3.59. Deleting a post when it is not found when recrawling

You may want to remove the posts that do not exist in the target website anymore. You can achieve this by creating a Filter.

Important

This works only if the target website returns a 404 response for the not-found pages. HTTP status code returned by a website completely depends on the website. So, the website might decide to not return a 404 response. For example, the website might redirect the not-existing page to another page. In that case, you might add a condition command that checks if an Element’s Value Exists or Does not exist to decide whether the post is found or not. You might need to improvise a condition by using the available Condition Commands.

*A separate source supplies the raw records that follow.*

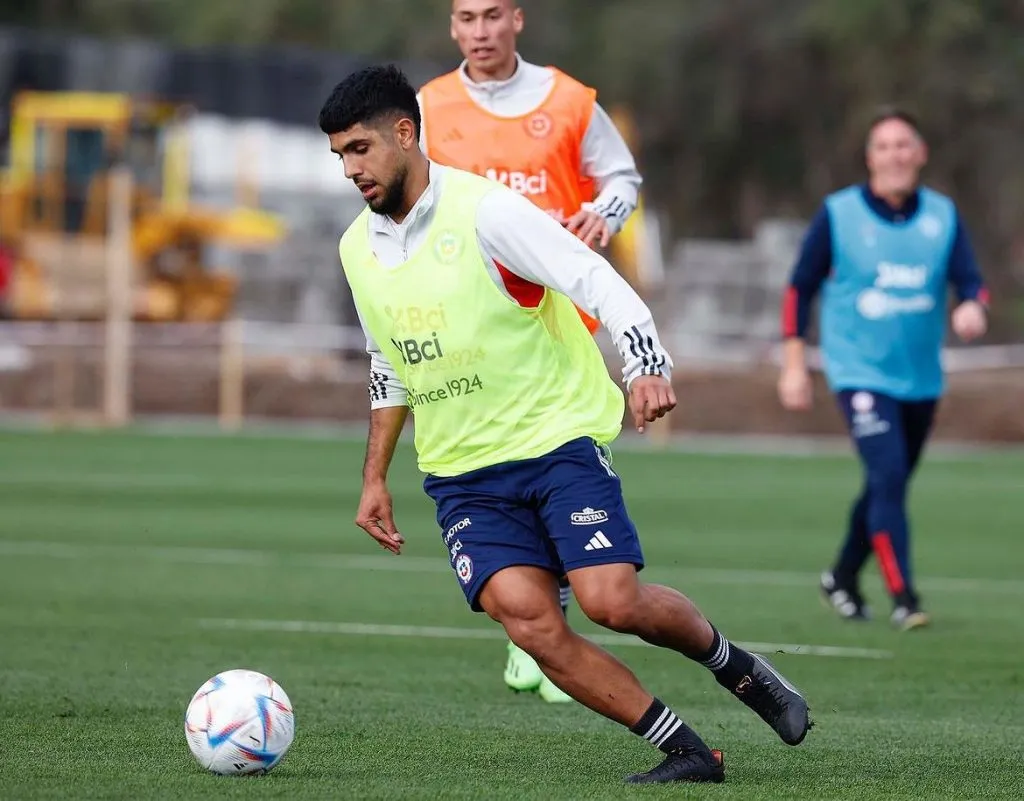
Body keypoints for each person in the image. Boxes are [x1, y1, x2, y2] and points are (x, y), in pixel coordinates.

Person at [321, 64, 810, 785]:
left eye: (359, 148)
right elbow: (388, 364)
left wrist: (645, 362)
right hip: (461, 474)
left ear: (404, 132)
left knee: (610, 601)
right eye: (339, 156)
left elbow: (593, 277)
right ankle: (687, 751)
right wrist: (373, 478)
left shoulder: (486, 212)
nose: (350, 169)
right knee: (532, 625)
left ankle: (735, 665)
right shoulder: (355, 249)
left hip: (553, 442)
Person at [417, 0, 644, 703]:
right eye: (465, 17)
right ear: (451, 26)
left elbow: (622, 179)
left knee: (560, 453)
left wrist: (602, 215)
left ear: (518, 19)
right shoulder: (428, 107)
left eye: (491, 15)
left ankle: (553, 619)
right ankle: (538, 626)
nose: (479, 31)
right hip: (471, 324)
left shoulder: (569, 101)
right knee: (495, 462)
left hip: (559, 317)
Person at [778, 106, 989, 631]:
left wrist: (973, 306)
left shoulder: (943, 215)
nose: (894, 155)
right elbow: (798, 288)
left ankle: (842, 576)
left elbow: (971, 280)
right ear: (869, 157)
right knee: (889, 475)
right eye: (883, 146)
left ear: (920, 154)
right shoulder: (840, 213)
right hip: (859, 374)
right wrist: (794, 363)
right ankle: (905, 597)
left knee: (884, 484)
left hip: (920, 378)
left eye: (903, 145)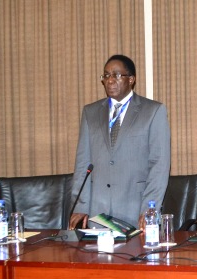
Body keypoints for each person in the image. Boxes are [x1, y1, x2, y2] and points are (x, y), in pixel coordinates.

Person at [69, 54, 171, 230]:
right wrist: (80, 205)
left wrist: (149, 209)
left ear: (131, 79)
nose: (110, 80)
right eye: (106, 75)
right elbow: (82, 164)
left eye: (116, 75)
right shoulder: (90, 113)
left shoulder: (153, 112)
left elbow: (159, 166)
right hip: (97, 214)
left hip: (136, 212)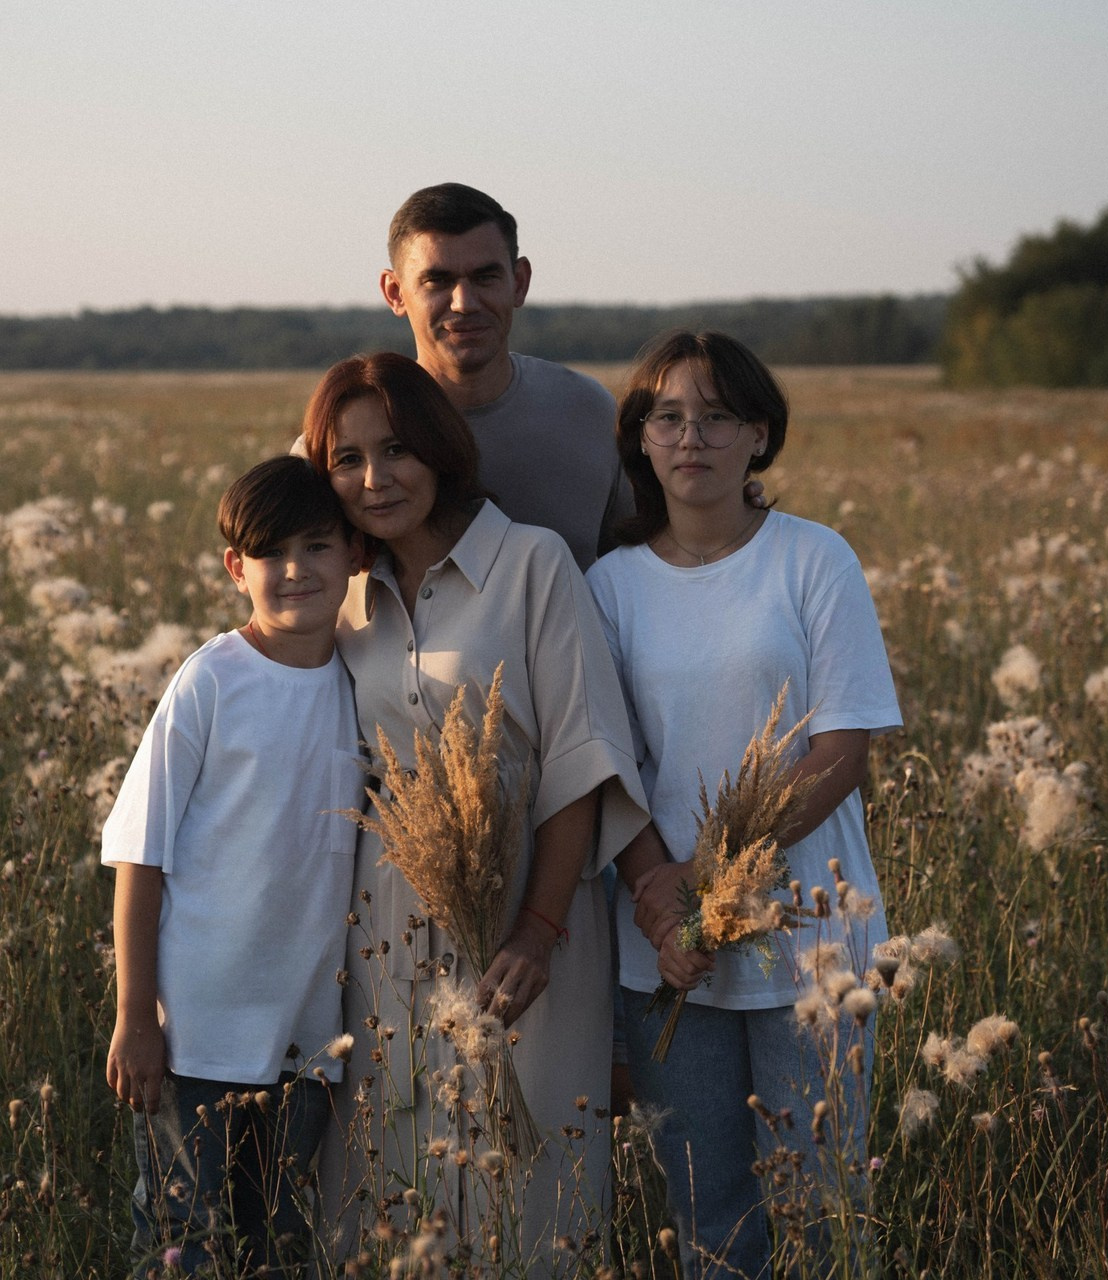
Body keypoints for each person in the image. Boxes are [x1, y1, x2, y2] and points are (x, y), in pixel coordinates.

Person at [301, 351, 651, 1265]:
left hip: (531, 923)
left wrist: (536, 931)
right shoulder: (342, 595)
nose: (375, 479)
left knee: (531, 1180)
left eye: (397, 450)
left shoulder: (532, 564)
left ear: (441, 449)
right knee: (395, 1168)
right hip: (386, 932)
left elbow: (579, 759)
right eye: (346, 459)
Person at [586, 331, 902, 1278]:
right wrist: (664, 901)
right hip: (667, 956)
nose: (692, 438)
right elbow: (608, 763)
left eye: (717, 416)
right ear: (641, 438)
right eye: (668, 417)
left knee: (822, 1209)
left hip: (812, 940)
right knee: (710, 1221)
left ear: (759, 434)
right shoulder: (609, 585)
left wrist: (710, 879)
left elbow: (841, 750)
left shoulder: (814, 559)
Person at [102, 456, 366, 1278]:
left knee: (276, 1241)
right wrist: (136, 1015)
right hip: (195, 1034)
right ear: (234, 567)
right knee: (182, 1239)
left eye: (317, 546)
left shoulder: (362, 685)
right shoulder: (212, 679)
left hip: (307, 1038)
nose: (295, 570)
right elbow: (140, 854)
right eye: (270, 553)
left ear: (354, 553)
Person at [378, 182, 628, 571]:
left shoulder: (589, 413)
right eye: (437, 281)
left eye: (485, 277)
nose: (464, 303)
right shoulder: (356, 430)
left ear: (519, 282)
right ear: (395, 292)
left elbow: (644, 567)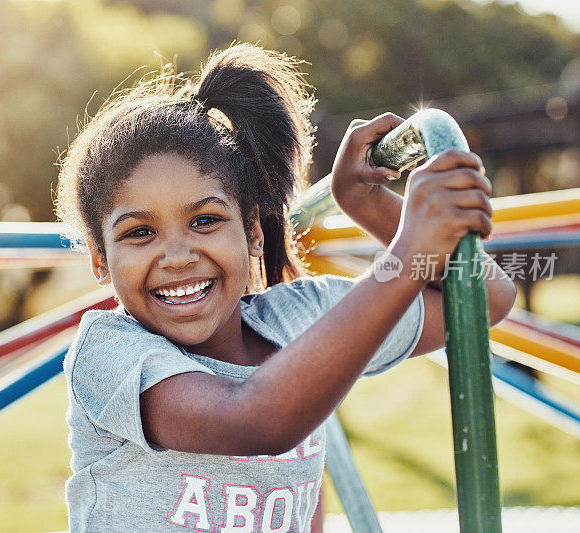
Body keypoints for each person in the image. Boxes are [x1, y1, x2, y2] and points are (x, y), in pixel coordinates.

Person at [55, 43, 516, 533]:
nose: (177, 256)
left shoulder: (299, 318)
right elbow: (256, 420)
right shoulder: (109, 356)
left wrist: (370, 206)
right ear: (100, 258)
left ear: (253, 231)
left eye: (205, 220)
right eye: (139, 232)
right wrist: (405, 254)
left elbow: (485, 298)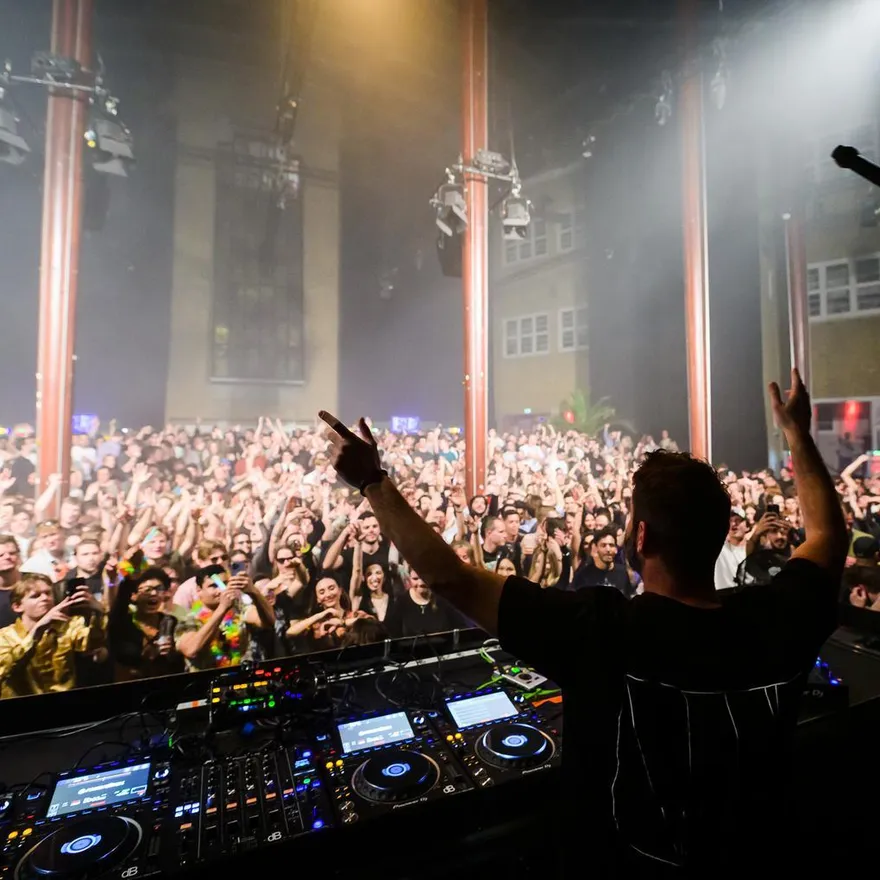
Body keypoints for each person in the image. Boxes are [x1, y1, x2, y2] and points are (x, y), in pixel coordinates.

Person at [318, 367, 846, 877]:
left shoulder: (601, 628)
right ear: (720, 535)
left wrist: (371, 481)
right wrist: (798, 434)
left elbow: (450, 577)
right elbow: (827, 536)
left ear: (639, 538)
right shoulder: (780, 616)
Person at [0, 575, 106, 698]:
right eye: (35, 596)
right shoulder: (5, 636)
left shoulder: (68, 625)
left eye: (48, 593)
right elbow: (6, 670)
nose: (45, 598)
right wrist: (37, 632)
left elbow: (93, 644)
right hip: (21, 709)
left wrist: (98, 613)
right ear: (17, 606)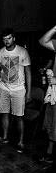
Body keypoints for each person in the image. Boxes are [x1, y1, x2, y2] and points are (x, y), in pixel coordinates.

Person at [0, 27, 31, 151]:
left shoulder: (22, 52)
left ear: (14, 38)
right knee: (4, 114)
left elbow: (28, 72)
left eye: (9, 38)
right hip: (3, 88)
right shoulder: (0, 53)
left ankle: (21, 142)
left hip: (19, 89)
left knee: (19, 117)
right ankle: (5, 137)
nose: (7, 41)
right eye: (4, 39)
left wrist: (28, 92)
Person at [38, 24, 56, 164]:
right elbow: (42, 41)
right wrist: (55, 28)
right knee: (52, 124)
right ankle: (49, 155)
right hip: (54, 93)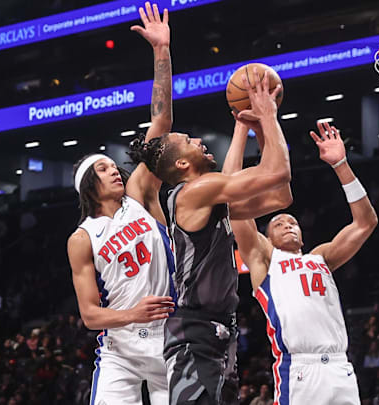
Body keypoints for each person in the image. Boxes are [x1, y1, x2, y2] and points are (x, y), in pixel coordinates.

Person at [128, 68, 290, 404]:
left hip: (217, 332)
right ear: (184, 165)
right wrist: (268, 116)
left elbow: (280, 196)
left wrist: (254, 129)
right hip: (196, 332)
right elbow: (278, 171)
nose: (200, 141)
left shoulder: (208, 200)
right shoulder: (192, 192)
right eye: (190, 141)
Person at [66, 3, 175, 404]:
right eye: (106, 169)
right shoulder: (82, 238)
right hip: (120, 349)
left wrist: (161, 53)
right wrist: (132, 314)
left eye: (116, 166)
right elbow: (91, 316)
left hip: (170, 336)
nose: (117, 171)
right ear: (89, 186)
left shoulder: (140, 194)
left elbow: (160, 126)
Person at [225, 121, 378, 404]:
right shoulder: (265, 258)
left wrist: (341, 165)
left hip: (340, 368)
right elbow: (229, 201)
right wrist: (242, 130)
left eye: (293, 222)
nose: (288, 224)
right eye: (279, 222)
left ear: (303, 235)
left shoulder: (321, 257)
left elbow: (366, 222)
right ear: (266, 237)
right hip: (299, 369)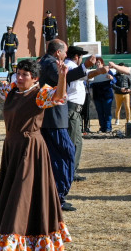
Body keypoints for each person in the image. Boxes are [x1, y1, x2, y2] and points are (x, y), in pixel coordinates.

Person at [0, 47, 72, 251]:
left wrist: (62, 77)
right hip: (12, 149)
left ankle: (13, 237)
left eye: (24, 75)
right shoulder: (9, 91)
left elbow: (58, 96)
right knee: (11, 192)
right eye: (18, 74)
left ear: (35, 78)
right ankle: (18, 238)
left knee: (22, 193)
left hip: (31, 150)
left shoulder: (39, 94)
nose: (19, 78)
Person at [38, 39, 94, 211]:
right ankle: (59, 196)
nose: (65, 55)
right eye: (64, 52)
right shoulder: (50, 63)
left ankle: (52, 195)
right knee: (64, 154)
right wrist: (84, 66)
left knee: (56, 156)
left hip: (50, 117)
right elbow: (64, 77)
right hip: (54, 118)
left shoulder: (43, 61)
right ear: (58, 53)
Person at [65, 46, 109, 182]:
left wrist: (98, 71)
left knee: (76, 140)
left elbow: (86, 75)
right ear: (77, 57)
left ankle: (71, 171)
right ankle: (70, 172)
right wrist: (94, 69)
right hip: (71, 108)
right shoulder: (70, 66)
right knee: (74, 141)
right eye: (81, 57)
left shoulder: (72, 66)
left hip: (74, 109)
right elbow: (81, 74)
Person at [91, 57, 116, 133]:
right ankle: (102, 127)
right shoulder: (93, 72)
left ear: (102, 63)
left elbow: (115, 80)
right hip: (97, 95)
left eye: (99, 62)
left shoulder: (107, 71)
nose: (97, 64)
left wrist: (111, 78)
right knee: (100, 112)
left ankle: (108, 128)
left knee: (107, 112)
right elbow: (88, 83)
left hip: (106, 95)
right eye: (96, 63)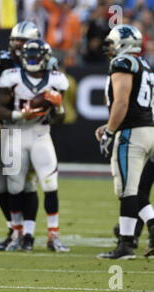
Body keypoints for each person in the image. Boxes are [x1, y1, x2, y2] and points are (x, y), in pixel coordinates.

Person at [0, 21, 65, 252]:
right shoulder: (9, 73)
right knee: (11, 186)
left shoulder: (55, 77)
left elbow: (59, 117)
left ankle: (50, 235)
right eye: (18, 43)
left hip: (41, 134)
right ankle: (17, 234)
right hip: (13, 132)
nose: (29, 56)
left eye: (34, 54)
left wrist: (59, 107)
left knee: (48, 184)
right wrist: (19, 114)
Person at [95, 24, 154, 260]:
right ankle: (149, 228)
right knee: (136, 190)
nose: (109, 47)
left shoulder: (123, 63)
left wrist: (110, 131)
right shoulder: (145, 65)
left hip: (132, 133)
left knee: (126, 190)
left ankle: (126, 245)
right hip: (148, 130)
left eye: (112, 42)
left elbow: (121, 103)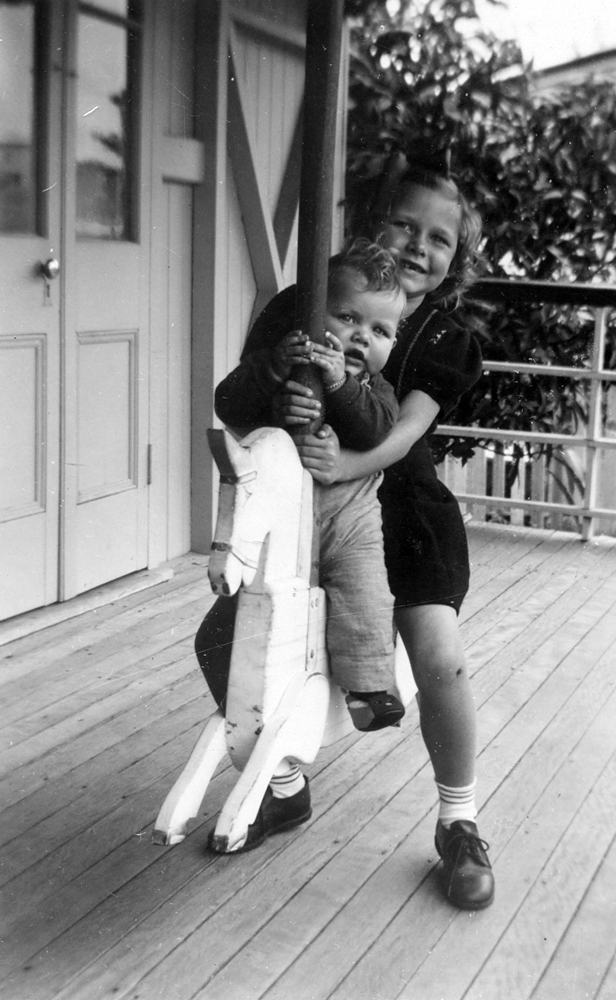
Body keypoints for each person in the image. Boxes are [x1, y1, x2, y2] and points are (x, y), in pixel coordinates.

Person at [283, 159, 495, 910]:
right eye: (403, 223)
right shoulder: (311, 303)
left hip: (404, 513)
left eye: (438, 239)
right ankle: (279, 778)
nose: (416, 245)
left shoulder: (443, 335)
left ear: (454, 263)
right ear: (373, 221)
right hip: (312, 509)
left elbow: (405, 432)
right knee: (264, 640)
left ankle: (458, 819)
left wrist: (342, 463)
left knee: (441, 659)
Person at [195, 240, 408, 852]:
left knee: (363, 587)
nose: (361, 336)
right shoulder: (283, 363)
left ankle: (370, 687)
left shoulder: (378, 390)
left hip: (345, 516)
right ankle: (274, 753)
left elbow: (372, 428)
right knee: (217, 640)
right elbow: (228, 402)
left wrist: (340, 387)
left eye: (380, 329)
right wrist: (270, 369)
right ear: (313, 318)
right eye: (346, 318)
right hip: (283, 527)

  1. Go to Site Settings Page and activate Main Tab

  2. Check Active for recrawling? setting’s checkbox to enable recrawling

  3. Activate Post Tab and go to Filters Section

  4. Add a new Filter to Post request filters setting. Make sure:

  5. Click to Add condition command button of the filter and configure the new condition command like below. This checks if the post is being recrawled.

    Subject:Crawling
    Property:Value
    Command:Is recrawling
  6. Click to Add condition command button of the filter and configure the new condition command like below. This checks if the target site returned a 404, i.e. not found, response.

    Subject:Request
    Property:HTTP status code
    Command:Equal to
    Value:404
  7. Click to Add action command button of the filter and configure the new action command like below. This command deletes the post.

    Subject:Crawling
    Property:Value
    Command:Stop and delete the post
    Reason:Optional. You can enter your reason here. For example, you can enter this: Target post is not found when recrawling
    Delete URL?:Optional. See Stop and delete the post.
  8. Optionally, you can enter a Filter title/description such as “Delete the post if it is not found when recrawling”.

  9. Save the site settings (See: Saving The Settings)

The following figure shows the filter that is described above.

../_images/deleting-a-post-when-not-found-when-recrawling.png

Fig. 3.1 The filter that is described in this guide.